-- WHAT YOU WILL DO --
In these entries, tally the lines where "middle" occurs. Respond with only the count.

Saved data entries:
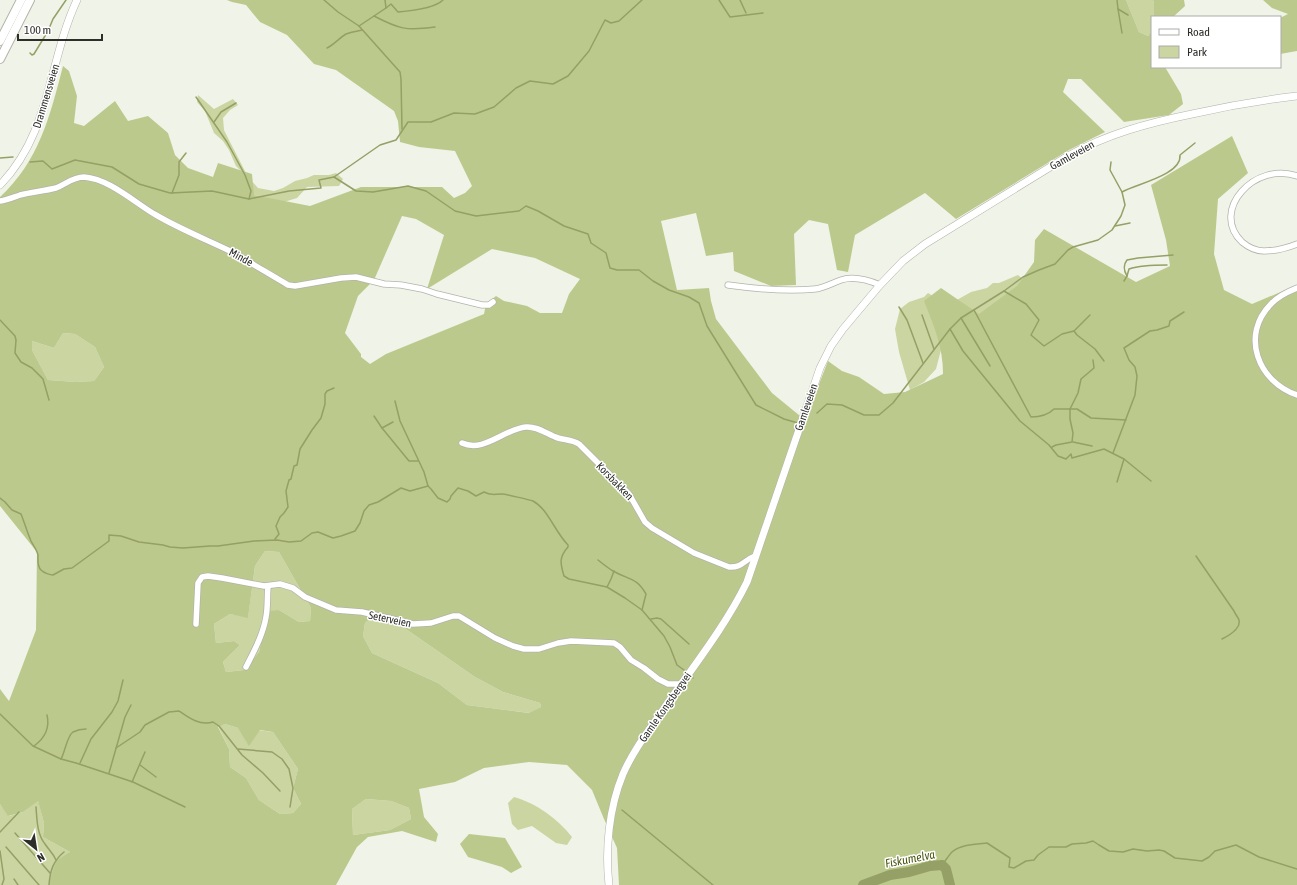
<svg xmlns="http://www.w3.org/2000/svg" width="1297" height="885" viewBox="0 0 1297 885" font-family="'Asap Condensed',sans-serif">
	<rect width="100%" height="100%" fill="#f0f3e8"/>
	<g fill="#cad5a1">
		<polygon points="1126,0 1153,0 1154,4 1154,17 1152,17 1152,31 1148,36 1139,32"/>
		<polygon points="198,95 214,109 233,99 238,105 230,110 223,118 224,130 230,142 248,177 258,188 274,191 283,188 295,181 307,178 314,175 329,175 336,173 343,179 339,186 307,187 297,198 284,202 193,180 243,173 236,166 229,150 223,141 214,133 205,111 197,102"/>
		<polygon points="1018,275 1025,281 941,350 936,369 924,382 910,390 899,352 895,329 900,309 909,302 924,297 928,293 948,305 971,292 987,288 993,283 999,283"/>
		<polygon points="63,333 75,334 95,347 104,367 94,381 76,382 48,380 32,350 32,341 54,348"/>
		<polygon points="265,551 279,552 311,608 310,621 299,622 279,610 266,618 259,652 244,670 226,672 223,662 240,645 234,641 216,643 214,624 230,614 248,617 255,566"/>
		<polygon points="377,613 390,618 475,677 503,692 540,703 541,707 530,713 467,705 438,683 372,653 363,636 365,623"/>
		<polygon points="225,724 238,728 273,732 298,769 293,788 301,804 293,813 280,814 259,800 246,778 230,767 229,749 218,726"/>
		<path d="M514 797C536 803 558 819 572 837L567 845 556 843 532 826 518 830 512 824 508 803Z"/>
		<polygon points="366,799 391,801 409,808 411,819 390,830 353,835 352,809"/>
		<polygon points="38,800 44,823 43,837 70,852 50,879 50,885 0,885 0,804 9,816 23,812"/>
	</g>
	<g fill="#bcc98c" fill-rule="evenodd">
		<path d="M227 0H1126L1139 32 1148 36 1152 31V67H1165L1181 94 1183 104 1169 115 1124 122 1081 79H1068L1063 92 1105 132 1069 150 956 219 925 193 855 235 848 272 837 270 828 224 809 220 794 234 796 285 771 286 734 271 733 252 706 256 696 213 661 221 677 290 709 288 711 301 716 319 772 393 805 420 828 361 842 371 859 377 884 394 905 392 943 374C943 347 934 326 924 301L941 288 979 314 1017 286 1034 262 1035 240 1044 229 1136 282 1170 266 1166 240 1151 185 1232 136 1248 173 1218 199 1214 254 1224 290 1252 304 1297 285V885H619L617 848 604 819 592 790 567 765 529 762 484 768 455 782 419 789 424 817 438 834 436 842 402 831 368 837 357 847 336 885H50V879L56 861 70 852 43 837 44 823 38 801 23 812 8 816 0 804V689L9 701 36 630 37 552 0 506V197C39 161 50 116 63 66L69 71 77 96 74 123 84 126 115 101 128 121 148 116 168 133 175 155 188 168 213 177 218 163 252 174 254 195 310 206 361 187H442L454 198 465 193 472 186 455 151 419 147 400 142 398 121 394 111 336 70 314 64 287 35 260 22 246 5 232 2ZM402 216 416 219 444 235 427 289 492 249 535 258 580 279 569 294 562 313H540L527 306 504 301 496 296 486 304 484 314 386 354 370 364 361 357V354L345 333 358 296 374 280ZM63 333 75 334 95 347 104 367 94 381 76 382 48 380 32 350V341L54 348ZM265 551 279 552 311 608 310 621 299 622 279 610 269 611 266 618 259 652 244 670 226 672 223 662 240 645 234 641 216 643 214 624 230 614 248 618 255 566ZM377 613 390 618 475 677 503 692 540 703 541 707 529 713 467 705 438 683 372 653 363 636 365 623ZM225 724 238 728 249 746 260 730 273 732 298 769 293 788 301 804 293 813 280 814 259 800 246 778 230 767 229 749 218 727ZM366 799 391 801 409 808 411 819 390 830 353 835 352 809Z"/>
		<polygon points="1153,0 1184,0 1185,6 1173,17 1154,17 1154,4"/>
		<polygon points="1263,0 1297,0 1297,51 1280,54 1280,18 1288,14 1272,8"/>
		<polygon points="469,834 505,838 522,867 511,873 502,867 468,857 460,844"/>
	</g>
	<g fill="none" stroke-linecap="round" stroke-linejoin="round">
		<g stroke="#94a065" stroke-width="1.5">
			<polyline points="324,0 338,12 359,26 400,72 401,79 402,129"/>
			<polyline points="719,0 730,17 763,13"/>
			<polyline points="740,0 746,13"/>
			<polyline points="1117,0 1118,9 1128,15"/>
			<path d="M386 8 391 4 398 12C410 11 434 9 443 0"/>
			<polyline points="1118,9 1122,33"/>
			<path d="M374 16C399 29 406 31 435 27"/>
			<polyline points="359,26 386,8 385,0"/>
			<path d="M327 48C335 44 339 38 346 34 351 32 357 31 362 30"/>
			<polyline points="30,53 32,55 34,54 48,31 53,19 66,0"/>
			<polyline points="196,97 227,142 245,175 251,191 249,199"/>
			<polyline points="214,122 221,112 236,103"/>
			<polyline points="0,158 13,157"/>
			<polyline points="30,162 43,161 52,169 75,160 112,167 139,184 170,193 212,191 249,199 289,191 321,188 319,180 334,177 356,191 373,192 408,186 426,191 455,211 476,216 519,211 526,206 538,211 564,226 588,234 591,243 606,253 610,268 617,270 639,270 653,281 669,290 689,297 699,303 707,326 756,405 784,419 798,423"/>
			<polyline points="334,177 380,145 396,140 408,122 431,122 454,113 475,114 494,107 516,88 530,81 553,84 568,76 589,51 605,20 611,23 619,21 642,0"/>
			<path d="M1122 192C1136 184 1182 175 1180 155L1195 143"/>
			<polyline points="172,193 179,175 179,162 186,153"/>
			<polyline points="1115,226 1130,223"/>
			<path d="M1127 276 1129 269C1141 265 1155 265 1167 265"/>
			<path d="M1124 281 1127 276C1124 271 1123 265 1127 260L1138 258 1173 255"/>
			<polyline points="1004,291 1026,304 1039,320 1031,335 1044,346 1062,334 1074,331 1090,315"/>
			<polyline points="899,307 907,320 923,363"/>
			<path d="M974 310 1031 417C1039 417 1048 415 1054 409H1077L1091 418 1126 420"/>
			<polyline points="922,315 934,349"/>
			<polyline points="961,318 990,366"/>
			<polyline points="0,320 15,336 16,340 15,353 21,362 32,368 43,379 49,400"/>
			<polyline points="950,329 963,351 1020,421 1049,445 1058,456 1066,459 1071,454 1072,458 1104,449 1124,459 1151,481"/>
			<polyline points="1074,331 1077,335 1095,349 1104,361"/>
			<path d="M395 401 400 421 424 472 428 486 431 489 438 498 447 502 450 499 451 496 458 488 468 491 476 496 484 492C491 496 494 494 502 494 505 494 530 500 533 501 548 509 555 532 568 545V547C559 557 560 563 564 576L569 579 607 587 625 598 642 610 664 636 670 647 677 665 684 670"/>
			<polyline points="817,413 827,404 842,405 864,415 879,415 893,403 950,329 961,318 1004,291 1023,277 1039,270 1055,264 1068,250 1073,247 1098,240 1112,230 1121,216 1125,205 1122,192 1110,170 1111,162"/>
			<polyline points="374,416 382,428 409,461 418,461"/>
			<polyline points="382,428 393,422"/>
			<polyline points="1073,442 1092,446"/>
			<polyline points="1052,447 1056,445 1072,442 1073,433 1070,419 1070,409 1078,393 1081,379 1094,368 1093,360"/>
			<polyline points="1113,453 1135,395 1137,376 1135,367 1129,360 1124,348 1150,331 1157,330 1169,326 1170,321 1184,312"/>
			<polyline points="1117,482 1124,459"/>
			<path d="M0 498 5 502 12 510 21 514C25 524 27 532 31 541 33 545 37 550 38 555 38 560 37 566 41 570 44 573 50 575 53 575L64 569 72 568 109 541V535L121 536 139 542 163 545 170 547 183 548 210 546H218L254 541 277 540 289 542 301 541 312 533 318 532 333 538 341 536 355 531 360 523 364 511 369 505 378 502 401 488 410 491 428 486"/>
			<polyline points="275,539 279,534 276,526 280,517 284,513 288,507 286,491 289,480 291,479 294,466 297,465 300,449 312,430 321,418 325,404 325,394 327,391 334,388"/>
			<path d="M1196 556 1234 611C1235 614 1238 617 1239 620 1241 629 1228 636 1222 639"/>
			<path d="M598 560C603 564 608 568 613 571 629 580 636 577 646 594L642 610"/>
			<polyline points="607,587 611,579 614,571"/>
			<polyline points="651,619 657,618 661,619 689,644"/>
			<polyline points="692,677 693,678"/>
			<polyline points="0,714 33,746 61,759 76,763 133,782 185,807"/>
			<path d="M34 746C45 738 50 728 47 715"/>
			<path d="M116 748 140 732 145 725 169 712 179 711C189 718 200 726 213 722L219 726 242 755 263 773 280 791"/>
			<polyline points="238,749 272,752 282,759 289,769 293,788 290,807"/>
			<path d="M61 759C65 752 67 736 73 732 77 730 82 729 86 729"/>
			<polyline points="80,763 91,739 112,712 118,701 123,680"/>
			<polyline points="140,765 156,777"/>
			<polyline points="109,773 125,717 131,705"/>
			<polyline points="132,782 145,752"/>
			<path d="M36 807C37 820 37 834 45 844 49 850 53 853 56 860"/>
			<polyline points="622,810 713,885"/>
			<polyline points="0,832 19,812"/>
			<polyline points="15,833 50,873"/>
			<polyline points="6,847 39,885"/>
			<polyline points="0,851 4,879 2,885"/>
			<path d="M942 865C946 860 949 855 952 852 961 844 977 844 987 843L1010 858 1009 867 1014 868 1026 861 1034 860 1038 855 1049 847H1066L1072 844 1086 843 1093 841 1099 845 1109 851 1123 852 1133 849 1147 851 1159 850 1164 851 1175 858 1202 861 1209 857 1215 851 1236 845 1259 857 1297 869"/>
			<polyline points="14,879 18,885"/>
			<path d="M49 885C50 871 53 861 64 852"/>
		</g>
		<polyline stroke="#94a065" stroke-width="10" points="863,885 890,875 909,872 930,866 942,865 946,869 950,885"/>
		<g stroke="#b2b4aa" stroke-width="7">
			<g id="minor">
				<path d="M1297 176C1256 161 1209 210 1242 242 1248 247 1256 251 1264 251 1275 251 1287 248 1297 244"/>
				<path d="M0 201C7 200 14 197 20 195 32 192 44 191 56 188 66 184 73 177 84 177 110 179 135 203 156 215 180 229 205 239 230 251 250 262 269 274 288 285L295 286 341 278 356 277 384 284 401 285 422 289 437 294 482 305H489L493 302"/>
				<path d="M728 285C757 289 786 292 815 289 824 288 832 283 841 280 853 276 868 280 880 285"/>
				<path d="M1297 288C1287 292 1278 296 1271 304 1240 335 1258 382 1297 395"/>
				<path d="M462 443C484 453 504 429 526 427 538 426 548 435 558 438 565 440 573 440 579 444L629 494 645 522 652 528 694 553 729 567C742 568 744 560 755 556"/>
				<polyline points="196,624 198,583 202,577 208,576 222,578 264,586 280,584 293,588 305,597 336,610 362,612 413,624 431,623 453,616 459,616 495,638 513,646 524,649 539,649 558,643 571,641 614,643 620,647 631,660 644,668 658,679 668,684 681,684"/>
				<path d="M246 667C254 651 263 635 266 617 268 607 267 596 268 586"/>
			</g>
		</g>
		<g stroke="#b2b4aa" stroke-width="8">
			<g id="major">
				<path d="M0 185C51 133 48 62 77 0"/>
				<path d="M609 885C605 849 609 808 623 774 633 751 649 730 663 710 692 668 725 627 747 582L820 368 831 346 843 329 880 285 903 261 925 244 1068 156C1107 134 1148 123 1192 114 1227 106 1262 100 1297 96"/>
			</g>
		</g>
		<g stroke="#b2b4aa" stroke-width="10">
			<g id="highway">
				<polyline points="0,41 21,0"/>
				<polyline points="0,59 30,0"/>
			</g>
		</g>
		<use href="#minor" stroke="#fff" stroke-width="5.5"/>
		<use href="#major" stroke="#fff" stroke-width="7"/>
		<use href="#highway" stroke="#fff" stroke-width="8"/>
	</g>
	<g text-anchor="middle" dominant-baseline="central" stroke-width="3" stroke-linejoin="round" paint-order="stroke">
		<g font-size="11" fill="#2d2e2a" stroke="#fff">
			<text transform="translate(46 96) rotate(-73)">Drammensveien</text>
			<text transform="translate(1072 155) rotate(-29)">Gamleveien</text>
			<text transform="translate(241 257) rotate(28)">Minde</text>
			<text transform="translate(806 407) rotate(-71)">Gamleveien</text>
			<text transform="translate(615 481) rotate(46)">Korsbakken</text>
			<text transform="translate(390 619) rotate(12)">Seterveien</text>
			<text transform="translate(665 707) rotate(-55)">Gamle Kongsbergvei</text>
		</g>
		<g font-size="12" font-style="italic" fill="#4c5713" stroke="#fff">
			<text transform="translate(910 859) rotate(-11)">Fiskumelva</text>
		</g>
	</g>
	<rect x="1151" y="16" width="130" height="52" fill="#ffffff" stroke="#ababaa"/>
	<rect x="1159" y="29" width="20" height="6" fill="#ffffff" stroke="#ababaa"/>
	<text x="1187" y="36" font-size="12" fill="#2d2e2a">Road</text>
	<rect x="1159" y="46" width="20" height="12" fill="#cad5a1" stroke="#ababaa"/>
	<text x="1187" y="56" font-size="12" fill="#2d2e2a">Park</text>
	<g transform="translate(36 849) rotate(150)" stroke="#ffffff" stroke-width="3" paint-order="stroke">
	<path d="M0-3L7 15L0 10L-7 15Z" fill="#2d2e2a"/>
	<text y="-6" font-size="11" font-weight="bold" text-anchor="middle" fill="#2d2e2a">N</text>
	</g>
	<path d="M18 34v6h84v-6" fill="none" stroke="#2d2e2a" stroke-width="2"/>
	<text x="24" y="34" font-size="12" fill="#2d2e2a" stroke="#ffffff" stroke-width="3" paint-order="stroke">100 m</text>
</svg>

-- EXERCISE RESPONSE --
2